Ci aveva abituato ad attese lunghissime sul mercato musicale, ma lo Juri Camisasca degli ultimi sette anni sembra non volersi fermare. Tre album in studio intervallati dai live Evoluzione interiore e Dal vivo dalla Cappella Palatina. Proprio nella fase della piena maturità (è del 1951, aveva quindi 65 anni nel 2016) si mette maggiormente in mostra, come mai fatto, partecipando anche a trasmissioni televisive.

Laudes è il prodotto targato 2019, tra brani nuovi di zecca, ripescaggi gloriosi e canti tradizionali della liturgia cattolica.

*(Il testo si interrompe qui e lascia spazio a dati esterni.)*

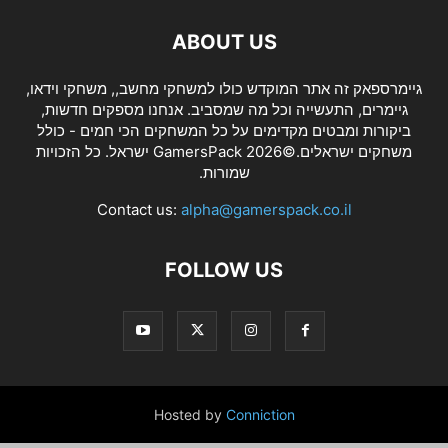
ABOUT US
גיימרספאק זה אתר המוקדש כולו למשחקי מחשב,, משחקי וידאו,
גיימרים, התעשייה וכל מה שמסביב. אנחנו מספקים חדשות,
ביקורות ומבטים מקדימים על כל המשחקים הכי חמים - כולל
משחקים ישראלים.©2026 GamersPack ישראל. כל הזכויות
שמורות.
Contact us:
alpha@gamerspack.co.il
FOLLOW US
Hosted by
Conniction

Apre proprio Laudes, quasi recitata, con stile meditativo. Un buon biglietto da visita. Inno alla luce ha un bellissimo testo, e l'andamento musicale è simile al precedente brano. Panis Angelicus è un canto tradizionale interamente in latino. Buona interpretazione e arrangiamento. Oltre l'uomo: "il principio che unifica il molteplice non è nato e non muore mai", grandissimo testo e musica soave. Ma il gioiello deve ancora arrivare... Exultet è un altro tradizionale, che viene cantato nella notte di Pasqua. Arriva poi Nomadi, che incredibilmente Juri, dal 1987, non aveva mai messo su disco! È famosissima nella versione di Franco, di Alice, ed è davvero un privilegio poterla ascoltare cantata dall'autore, con tanto di video. Si passa di nuovo alla tradizione con Israel, questa volta con uno sguardo all'Oriente. Talita kum, ovvero "alzati fanciulla", invece è un brano del Servizio Nazionale della Musica e del Canto del Rinnovamento dello Spirito Santo. Flos Carmeli invece è la più antica invocazione alla Madonna del Carmine. Anche questa, naturalmente, tutta in latino. Prima di altri due classici liturgici, Gloria Laus e Pange Lingua, c'è il gioiello di cui prima, L'impermanenza, per me la migliore dell'album e quella che mi ha colpito di più già al primo ascolto di un paio di anni fa. Laudes propone pochi inediti, ma è un prodotto valido e di livello, da 4 stelle.